What to expect when you’re expecting twins – or more
August 25, 2015
“Do you see what I see?”
As a parent of multiples, I know the excitement that comes with such news; as an obstetrician, I also know the extra cares and concerns that accompany that joy.
I was a resident in my fourth year of training in Obstetrics and Gynecology when these words were spoken by a radiologist doing my ultrasound. And, yes, I could see the two sacs and the two heartbeats on the screen. Twins!
While you shouldn’t be needlessly alarmed, you need to know that some pregnancy complications are more common in women carrying twins, including:
- Nausea and vomiting
- Birth defects
- Lower birth weights for the babies
- High blood pressure during your pregnancy
- Early delivery (both because of spontaneous labor or the development of complications)
- Additional bleeding during delivery
I spend a lot of time talking with mothers of twins and more about these complications. The amount of information can be overwhelming, so I often break it down by gestational age with my patients. There is no point in worrying over something that is probably weeks away from happening.
In this post, I will address some of the most common questions that relate to the first trimester, and clarify some misconceptions.
Identical or fraternal? One placenta or two?
It’s important to try to distinguish what type of twin pregnancy you have, because potential pregnancy complications change depending on that information. More specifically, complications are different depending on whether there is one placenta shared by the two babies, or if each baby is in its own sac with its own placenta.
Your family history may help us determine if the twins are fraternal (two eggs are fertilized) or identical (one egg is fertilized and then splits after fertilization). Fraternal twins run in families. In some populations, as many as one in 20 pregnancies may be a twin pregnancy. Identical twins occur in one in 250 pregnancies, a statistic that is pretty constant around the world.
Other factors that influence your chance for fraternal twins include fertility treatments, older age, and increased body mass index. Patients who have had a fertility treatment that involved more than one egg often assume their twins must be fraternal. That’s not true. Patients who undergo fertility treatment also have an increased chance of identical twins.
The best way to determine the type of twin gestation is a first trimester ultrasound.
In the picture with this post, you can see what early ultrasounds look like for different types of twins. On the top image, the arrow points to a very thick membrane between the two sacs; this is how a pregnancy with two separate sacs and two separate placentas appears. However, identical twins that split within the first 72 hours after fertilization will look exactly the same as fraternal twins on ultrasound. Sometimes, in the case of two boys or two girls, we won’t know for sure until after the babies are born and we do further testing.

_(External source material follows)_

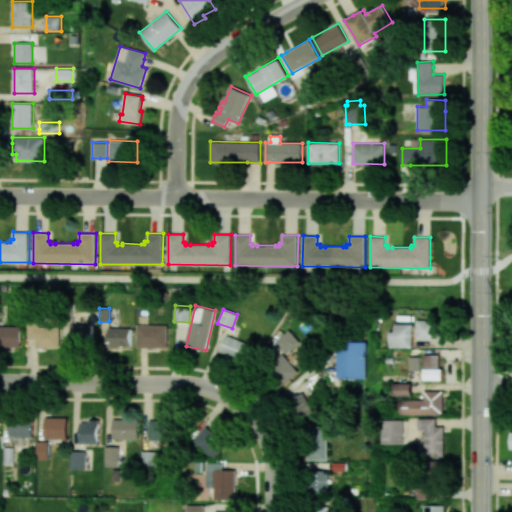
[(27,319),(27,339),(35,339),(35,348),(60,348),(60,322),(52,323),(52,319),(27,319)]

In the bottom image, the arrow points to a very thin white line between the two sacs, indicating identical twins that are in separate sacs sharing one placenta. Occasionally we won’t be able to see a dividing line or membrane which tells us the identical twins are together in the same sac.
Eat well, take supplements
We want you to gain more weight with twins – 40 to 50 pounds over the course of the pregnancy, compared with the 25 to 35 pounds we expect a woman with a normal BMI to gain. Like all pregnant women, you’ll also need to take an iron supplement to prevent anemia. But this is especially important in women carrying multiples since the risk of anemia and blood loss at delivery is higher. Hopefully you’ve been taking a folate supplement before getting pregnant; you’ll want to continue this as well to help prevent anemia.
I know from experience that thinking about eating and taking vitamins and supplements can be hard to do in the first trimester. From the beginning of my pregnancy carrying twins, I suffered from bad nausea and vomiting. Excessive nausea and vomiting can be associated with other pregnancy abnormalities, so I thought this might be the cause for my illness. Fortunately, I had another, much nicer reason for being extra sick! Check out Dr. Nelson’s suggestions to help manage morning sickness symptoms. And know that in the event of severe morning sickness more powerful drugs may be necessary to control your symptoms.
Down syndrome screening
All pregnant patients seen in their first trimester of pregnancy should think carefully about Down syndrome screening. But screening and diagnostic testing become more complicated with two fetuses, so you need to talk with your obstetrician about options. It’s also possible only one baby could be affected, making further decisions regarding the pregnancy difficult.